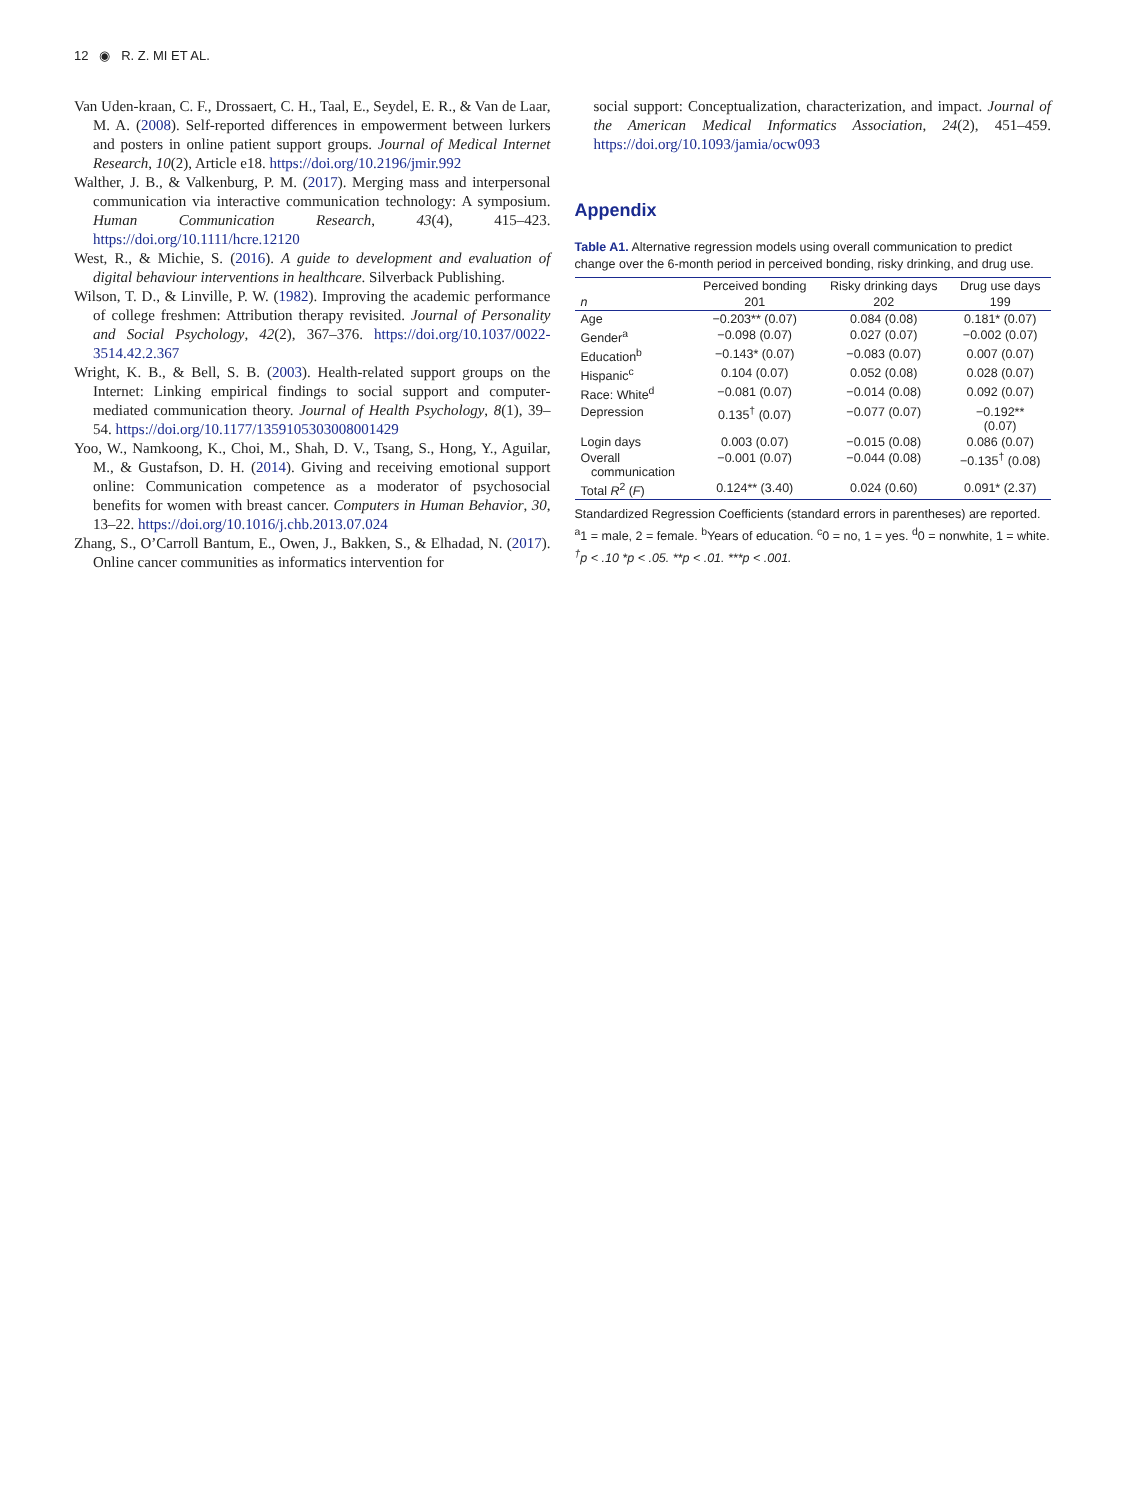12 ◉ R. Z. MI ET AL.
Van Uden-kraan, C. F., Drossaert, C. H., Taal, E., Seydel, E. R., & Van de Laar, M. A. (2008). Self-reported differences in empowerment between lurkers and posters in online patient support groups. Journal of Medical Internet Research, 10(2), Article e18. https://doi.org/10.2196/jmir.992
Walther, J. B., & Valkenburg, P. M. (2017). Merging mass and interpersonal communication via interactive communication technology: A symposium. Human Communication Research, 43(4), 415–423. https://doi.org/10.1111/hcre.12120
West, R., & Michie, S. (2016). A guide to development and evaluation of digital behaviour interventions in healthcare. Silverback Publishing.
Wilson, T. D., & Linville, P. W. (1982). Improving the academic performance of college freshmen: Attribution therapy revisited. Journal of Personality and Social Psychology, 42(2), 367–376. https://doi.org/10.1037/0022-3514.42.2.367
Wright, K. B., & Bell, S. B. (2003). Health-related support groups on the Internet: Linking empirical findings to social support and computer-mediated communication theory. Journal of Health Psychology, 8(1), 39–54. https://doi.org/10.1177/1359105303008001429
Yoo, W., Namkoong, K., Choi, M., Shah, D. V., Tsang, S., Hong, Y., Aguilar, M., & Gustafson, D. H. (2014). Giving and receiving emotional support online: Communication competence as a moderator of psychosocial benefits for women with breast cancer. Computers in Human Behavior, 30, 13–22. https://doi.org/10.1016/j.chb.2013.07.024
Zhang, S., O’Carroll Bantum, E., Owen, J., Bakken, S., & Elhadad, N. (2017). Online cancer communities as informatics intervention for
social support: Conceptualization, characterization, and impact. Journal of the American Medical Informatics Association, 24(2), 451–459. https://doi.org/10.1093/jamia/ocw093
Appendix
Table A1. Alternative regression models using overall communication to predict change over the 6-month period in perceived bonding, risky drinking, and drug use.
| | Perceived bonding | Risky drinking days | Drug use days |
| --- | --- | --- | --- |
| n | 201 | 202 | 199 |
| Age | −0.203** (0.07) | 0.084 (0.08) | 0.181* (0.07) |
| Gender<sup>a</sup> | −0.098 (0.07) | 0.027 (0.07) | −0.002 (0.07) |
| Education<sup>b</sup> | −0.143* (0.07) | −0.083 (0.07) | 0.007 (0.07) |
| Hispanic<sup>c</sup> | 0.104 (0.07) | 0.052 (0.08) | 0.028 (0.07) |
| Race: White<sup>d</sup> | −0.081 (0.07) | −0.014 (0.08) | 0.092 (0.07) |
| Depression | 0.135<sup>†</sup> (0.07) | −0.077 (0.07) | −0.192** (0.07) |
| Login days | 0.003 (0.07) | −0.015 (0.08) | 0.086 (0.07) |
| Overall communication | −0.001 (0.07) | −0.044 (0.08) | −0.135<sup>†</sup> (0.08) |
| Total R<sup>2</sup> ( F ) | 0.124** (3.40) | 0.024 (0.60) | 0.091* (2.37) |
Standardized Regression Coefficients (standard errors in parentheses) are reported.
<sup>a</sup> 1 = male, 2 = female. <sup>b</sup>Years of education. <sup>c</sup>0 = no, 1 = yes. <sup>d</sup>0 = nonwhite, 1 = white.
<sup>†</sup> p < .10 *p < .05. **p < .01. ***p < .001.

-------

(REQUIREMENT)
Copy the records above exactly, starting at the line that contains "social support: Conceptualization, characterization, and" and ending at the last line, and leave out all earlier lines.

(EXPECTED ANSWER)
social support: Conceptualization, characterization, and impact. Journal of the American Medical Informatics Association, 24(2), 451–459. https://doi.org/10.1093/jamia/ocw093
Appendix
Table A1. Alternative regression models using overall communication to predict change over the 6-month period in perceived bonding, risky drinking, and drug use.
| | Perceived bonding | Risky drinking days | Drug use days |
| --- | --- | --- | --- |
| n | 201 | 202 | 199 |
| Age | −0.203** (0.07) | 0.084 (0.08) | 0.181* (0.07) |
| Gender<sup>a</sup> | −0.098 (0.07) | 0.027 (0.07) | −0.002 (0.07) |
| Education<sup>b</sup> | −0.143* (0.07) | −0.083 (0.07) | 0.007 (0.07) |
| Hispanic<sup>c</sup> | 0.104 (0.07) | 0.052 (0.08) | 0.028 (0.07) |
| Race: White<sup>d</sup> | −0.081 (0.07) | −0.014 (0.08) | 0.092 (0.07) |
| Depression | 0.135<sup>†</sup> (0.07) | −0.077 (0.07) | −0.192** (0.07) |
| Login days | 0.003 (0.07) | −0.015 (0.08) | 0.086 (0.07) |
| Overall communication | −0.001 (0.07) | −0.044 (0.08) | −0.135<sup>†</sup> (0.08) |
| Total R<sup>2</sup> ( F ) | 0.124** (3.40) | 0.024 (0.60) | 0.091* (2.37) |
Standardized Regression Coefficients (standard errors in parentheses) are reported.
<sup>a</sup> 1 = male, 2 = female. <sup>b</sup>Years of education. <sup>c</sup>0 = no, 1 = yes. <sup>d</sup>0 = nonwhite, 1 = white.
<sup>†</sup> p < .10 *p < .05. **p < .01. ***p < .001.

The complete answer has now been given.